↓↓↓

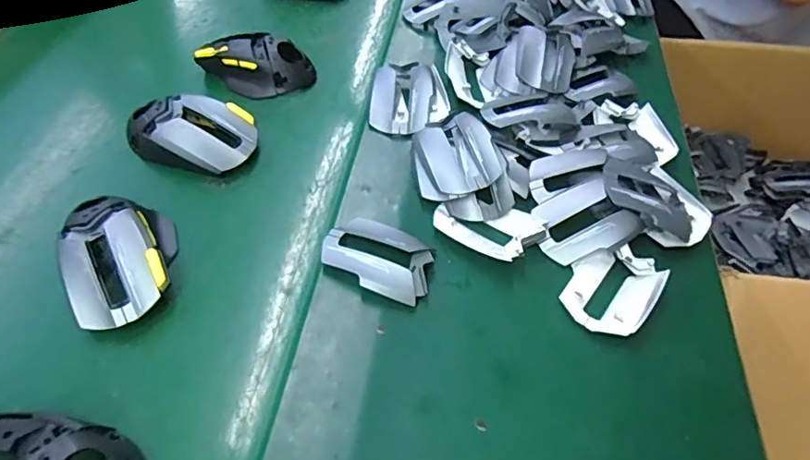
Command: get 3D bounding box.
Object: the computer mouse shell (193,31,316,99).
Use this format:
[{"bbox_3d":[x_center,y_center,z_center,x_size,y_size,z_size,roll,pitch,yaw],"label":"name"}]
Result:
[{"bbox_3d":[-0.143,-0.161,0.520,0.106,0.035,0.060,10,52,2],"label":"computer mouse shell"}]

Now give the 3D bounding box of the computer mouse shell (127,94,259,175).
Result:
[{"bbox_3d":[-0.177,-0.083,0.454,0.101,0.032,0.062,18,53,8],"label":"computer mouse shell"}]

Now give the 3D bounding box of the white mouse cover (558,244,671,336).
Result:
[{"bbox_3d":[0.148,0.041,0.387,0.058,0.010,0.074,35,57,20],"label":"white mouse cover"}]

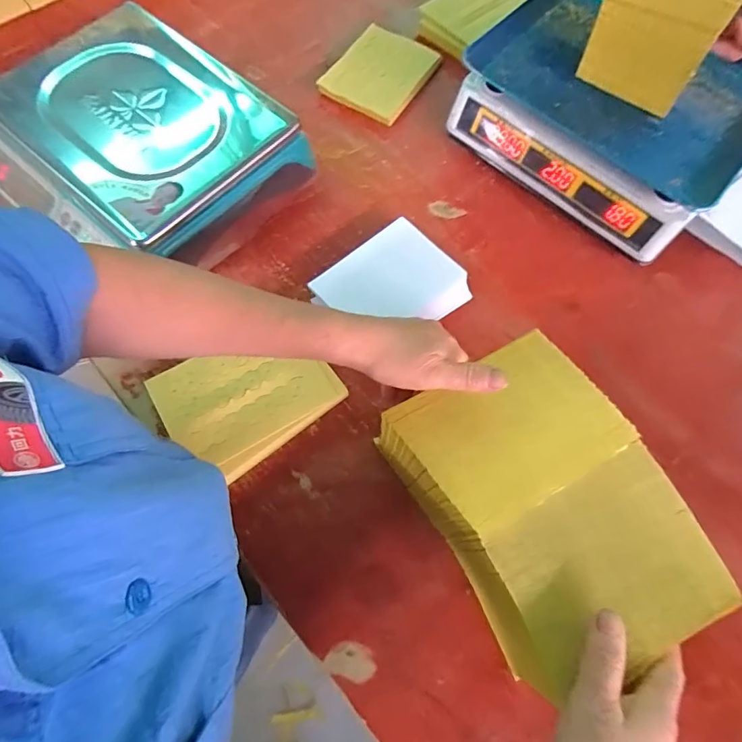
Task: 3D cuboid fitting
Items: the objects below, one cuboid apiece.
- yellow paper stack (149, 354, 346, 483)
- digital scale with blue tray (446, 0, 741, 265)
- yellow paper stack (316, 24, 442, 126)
[{"bbox_3d":[-0.128,0.025,0.476,0.163,0.033,0.127,-35,75,-14],"label":"yellow paper stack"},{"bbox_3d":[0.301,-0.328,0.590,0.336,0.108,0.249,41,73,12],"label":"digital scale with blue tray"},{"bbox_3d":[0.014,-0.445,0.670,0.121,0.019,0.164,30,71,8],"label":"yellow paper stack"}]

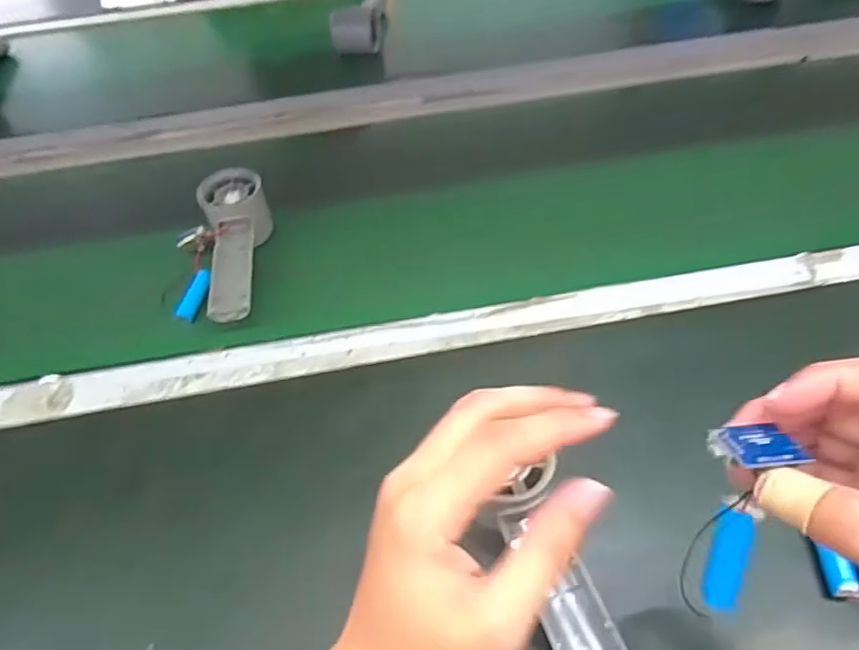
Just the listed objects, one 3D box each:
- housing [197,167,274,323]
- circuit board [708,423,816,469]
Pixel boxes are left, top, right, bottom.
[{"bbox_3d":[-0.171,-0.068,0.525,0.059,0.058,0.149,-11,51,-5],"label":"housing"},{"bbox_3d":[0.120,0.045,0.218,0.032,0.008,0.018,-1,52,6],"label":"circuit board"}]

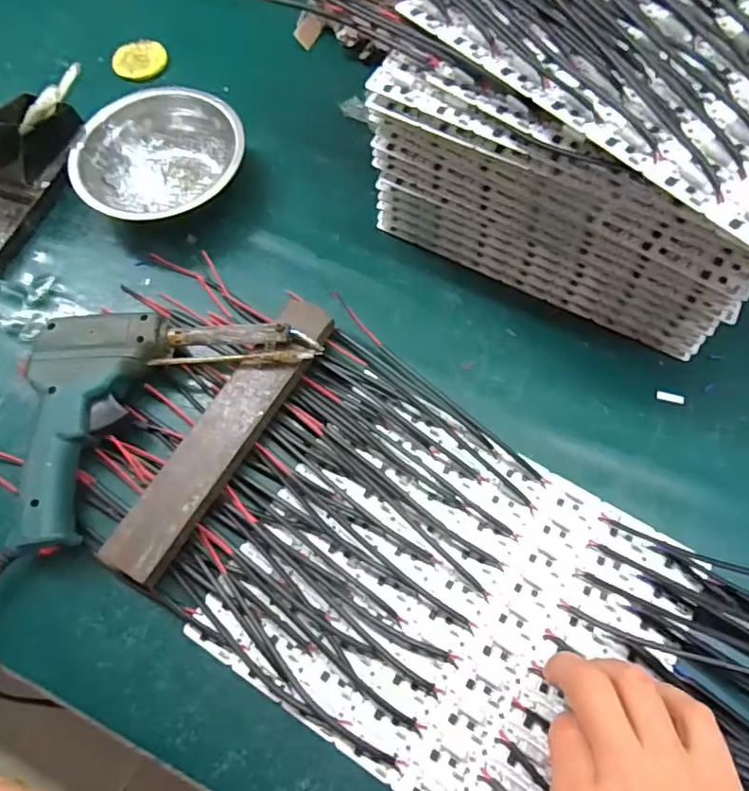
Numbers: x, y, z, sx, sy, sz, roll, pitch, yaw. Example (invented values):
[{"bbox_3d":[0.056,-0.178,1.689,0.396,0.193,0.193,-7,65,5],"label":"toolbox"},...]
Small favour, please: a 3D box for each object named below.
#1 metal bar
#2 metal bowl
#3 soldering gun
[{"bbox_3d":[-0.092,0.021,0.357,0.037,0.024,0.202,27,72,11],"label":"metal bar"},{"bbox_3d":[-0.164,-0.184,0.440,0.127,0.041,0.111,1,69,1],"label":"metal bowl"},{"bbox_3d":[-0.129,0.019,0.355,0.179,0.033,0.143,-2,69,0],"label":"soldering gun"}]

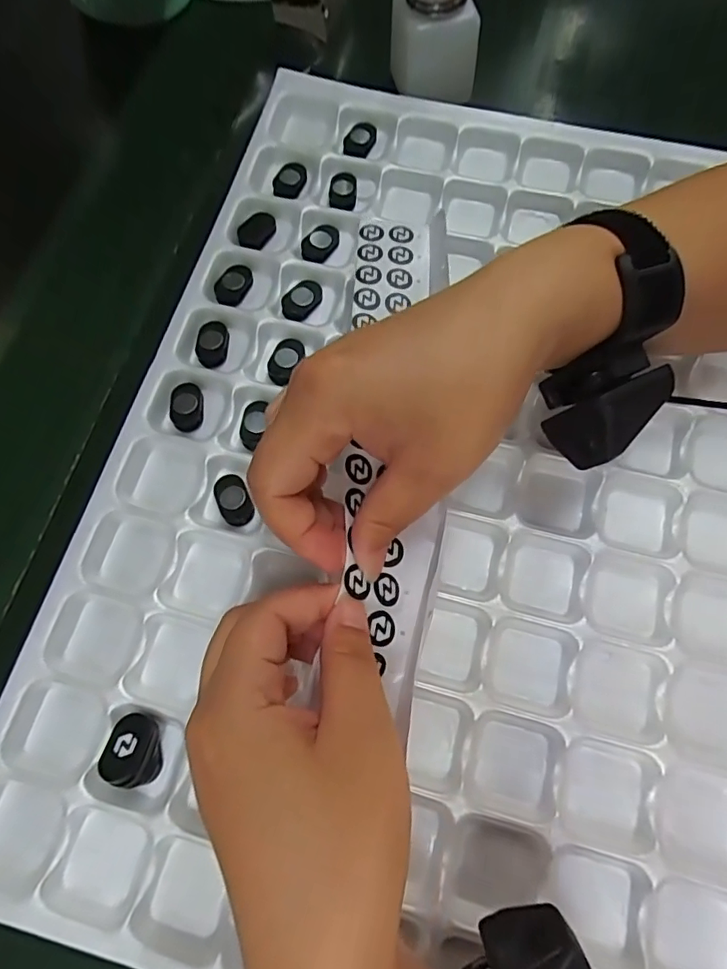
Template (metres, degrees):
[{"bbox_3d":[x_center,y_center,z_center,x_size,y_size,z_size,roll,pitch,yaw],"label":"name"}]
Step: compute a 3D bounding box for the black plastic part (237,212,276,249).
[{"bbox_3d":[-0.070,-0.167,0.346,0.019,0.005,0.029,26,74,8],"label":"black plastic part"}]

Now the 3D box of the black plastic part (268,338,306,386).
[{"bbox_3d":[-0.048,-0.075,0.314,0.019,0.008,0.030,25,74,8],"label":"black plastic part"}]

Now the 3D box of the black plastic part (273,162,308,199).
[{"bbox_3d":[-0.050,-0.203,0.354,0.020,0.008,0.030,13,73,4],"label":"black plastic part"}]

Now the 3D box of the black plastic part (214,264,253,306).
[{"bbox_3d":[-0.082,-0.126,0.333,0.018,0.010,0.029,11,73,3],"label":"black plastic part"}]

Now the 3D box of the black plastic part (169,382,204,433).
[{"bbox_3d":[-0.103,-0.046,0.307,0.018,0.006,0.030,-9,73,-3],"label":"black plastic part"}]

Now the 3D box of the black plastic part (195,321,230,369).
[{"bbox_3d":[-0.091,-0.085,0.319,0.018,0.006,0.030,0,73,0],"label":"black plastic part"}]

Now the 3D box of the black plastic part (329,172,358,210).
[{"bbox_3d":[-0.014,-0.194,0.349,0.018,0.008,0.033,2,73,1],"label":"black plastic part"}]

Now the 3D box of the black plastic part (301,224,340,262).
[{"bbox_3d":[-0.028,-0.157,0.340,0.020,0.008,0.031,27,75,8],"label":"black plastic part"}]

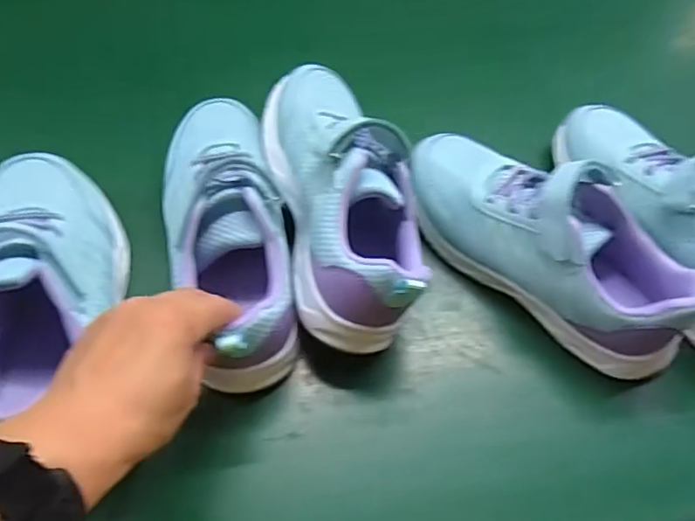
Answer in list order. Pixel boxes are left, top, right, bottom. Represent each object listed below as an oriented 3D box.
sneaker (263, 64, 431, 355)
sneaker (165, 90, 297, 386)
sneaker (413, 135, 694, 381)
[{"bbox_3d":[-0.005,-0.055,0.408,0.088,0.082,0.226,-9,57,-11],"label":"sneaker"},{"bbox_3d":[-0.086,-0.029,0.406,0.079,0.078,0.223,-11,62,-12],"label":"sneaker"},{"bbox_3d":[0.145,-0.020,0.424,0.232,0.094,0.089,39,61,20],"label":"sneaker"}]

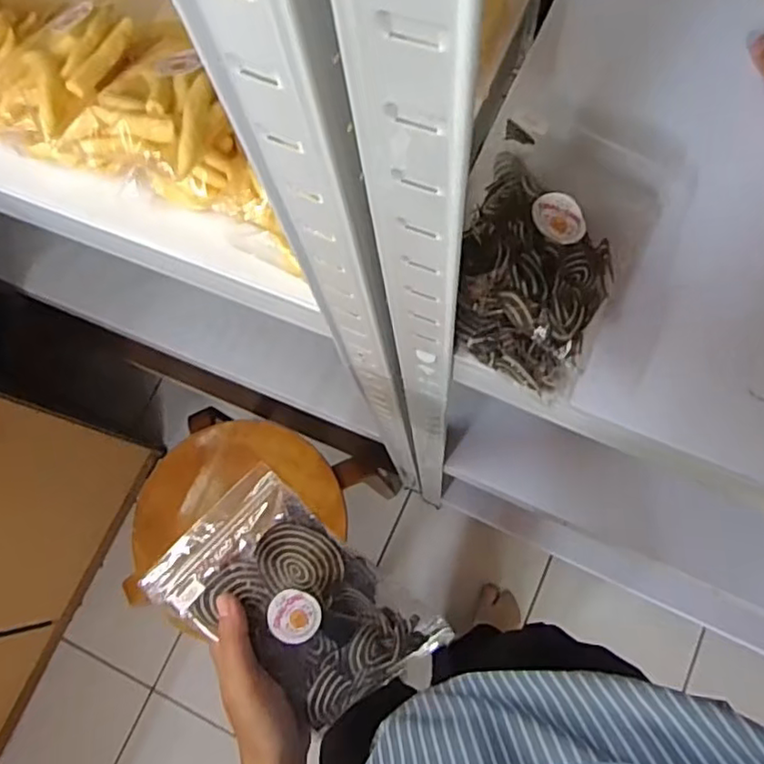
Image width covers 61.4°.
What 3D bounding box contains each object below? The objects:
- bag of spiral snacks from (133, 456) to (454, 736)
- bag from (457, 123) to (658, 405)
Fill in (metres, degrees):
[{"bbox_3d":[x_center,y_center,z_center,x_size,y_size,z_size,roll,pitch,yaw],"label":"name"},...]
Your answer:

↑↑↑

● **Problem**
All entries need to be duplicated exactly, apart from the images.

● **Output for this task**
Command: get 3D bounding box.
Object: the computer mouse shell (193,31,316,99).
Use this format:
[{"bbox_3d":[x_center,y_center,z_center,x_size,y_size,z_size,roll,pitch,yaw],"label":"name"}]
Result:
[{"bbox_3d":[-0.143,-0.161,0.520,0.106,0.035,0.060,10,52,2],"label":"computer mouse shell"}]

Now give the 3D bounding box of the computer mouse shell (127,94,259,175).
Result:
[{"bbox_3d":[-0.177,-0.083,0.454,0.101,0.032,0.062,18,53,8],"label":"computer mouse shell"}]

Now give the 3D bounding box of the white mouse cover (558,244,671,336).
Result:
[{"bbox_3d":[0.148,0.041,0.387,0.058,0.010,0.074,35,57,20],"label":"white mouse cover"}]

Task: 3D cuboid fitting
Items: the objects below, one cuboid apiece.
- yellow paper stack (149, 354, 346, 483)
- digital scale with blue tray (446, 0, 741, 265)
- yellow paper stack (316, 24, 442, 126)
[{"bbox_3d":[-0.128,0.025,0.476,0.163,0.033,0.127,-35,75,-14],"label":"yellow paper stack"},{"bbox_3d":[0.301,-0.328,0.590,0.336,0.108,0.249,41,73,12],"label":"digital scale with blue tray"},{"bbox_3d":[0.014,-0.445,0.670,0.121,0.019,0.164,30,71,8],"label":"yellow paper stack"}]

Just the listed objects, one 3D box each:
- housing [197,167,274,323]
- circuit board [708,423,816,469]
Pixel boxes are left, top, right, bottom.
[{"bbox_3d":[-0.171,-0.068,0.525,0.059,0.058,0.149,-11,51,-5],"label":"housing"},{"bbox_3d":[0.120,0.045,0.218,0.032,0.008,0.018,-1,52,6],"label":"circuit board"}]

Numbers: x, y, z, sx, sy, sz, roll, pitch, yaw. Example (invented values):
[{"bbox_3d":[0.056,-0.178,1.689,0.396,0.193,0.193,-7,65,5],"label":"toolbox"},...]
Small favour, please: a 3D box for each object named below.
#1 metal bar
#2 metal bowl
#3 soldering gun
[{"bbox_3d":[-0.092,0.021,0.357,0.037,0.024,0.202,27,72,11],"label":"metal bar"},{"bbox_3d":[-0.164,-0.184,0.440,0.127,0.041,0.111,1,69,1],"label":"metal bowl"},{"bbox_3d":[-0.129,0.019,0.355,0.179,0.033,0.143,-2,69,0],"label":"soldering gun"}]

Template (metres, degrees):
[{"bbox_3d":[x_center,y_center,z_center,x_size,y_size,z_size,roll,pitch,yaw],"label":"name"}]
Step: compute a 3D bounding box for the black plastic part (237,212,276,249).
[{"bbox_3d":[-0.070,-0.167,0.346,0.019,0.005,0.029,26,74,8],"label":"black plastic part"}]

Now the 3D box of the black plastic part (268,338,306,386).
[{"bbox_3d":[-0.048,-0.075,0.314,0.019,0.008,0.030,25,74,8],"label":"black plastic part"}]

Now the 3D box of the black plastic part (273,162,308,199).
[{"bbox_3d":[-0.050,-0.203,0.354,0.020,0.008,0.030,13,73,4],"label":"black plastic part"}]

Now the 3D box of the black plastic part (214,264,253,306).
[{"bbox_3d":[-0.082,-0.126,0.333,0.018,0.010,0.029,11,73,3],"label":"black plastic part"}]

Now the 3D box of the black plastic part (169,382,204,433).
[{"bbox_3d":[-0.103,-0.046,0.307,0.018,0.006,0.030,-9,73,-3],"label":"black plastic part"}]

Now the 3D box of the black plastic part (195,321,230,369).
[{"bbox_3d":[-0.091,-0.085,0.319,0.018,0.006,0.030,0,73,0],"label":"black plastic part"}]

Now the 3D box of the black plastic part (329,172,358,210).
[{"bbox_3d":[-0.014,-0.194,0.349,0.018,0.008,0.033,2,73,1],"label":"black plastic part"}]

Now the 3D box of the black plastic part (301,224,340,262).
[{"bbox_3d":[-0.028,-0.157,0.340,0.020,0.008,0.031,27,75,8],"label":"black plastic part"}]

Answer in list order. Pixel boxes are left, top, right, bottom. Represent each object listed below as an oriented 3D box.
sneaker (263, 64, 431, 355)
sneaker (165, 90, 297, 386)
sneaker (413, 135, 694, 381)
[{"bbox_3d":[-0.005,-0.055,0.408,0.088,0.082,0.226,-9,57,-11],"label":"sneaker"},{"bbox_3d":[-0.086,-0.029,0.406,0.079,0.078,0.223,-11,62,-12],"label":"sneaker"},{"bbox_3d":[0.145,-0.020,0.424,0.232,0.094,0.089,39,61,20],"label":"sneaker"}]

Image width covers 61.4°.
What 3D bounding box contains each object below? The objects:
- bag of spiral snacks from (133, 456) to (454, 736)
- bag from (457, 123) to (658, 405)
Fill in (metres, degrees):
[{"bbox_3d":[x_center,y_center,z_center,x_size,y_size,z_size,roll,pitch,yaw],"label":"name"},...]
Your answer:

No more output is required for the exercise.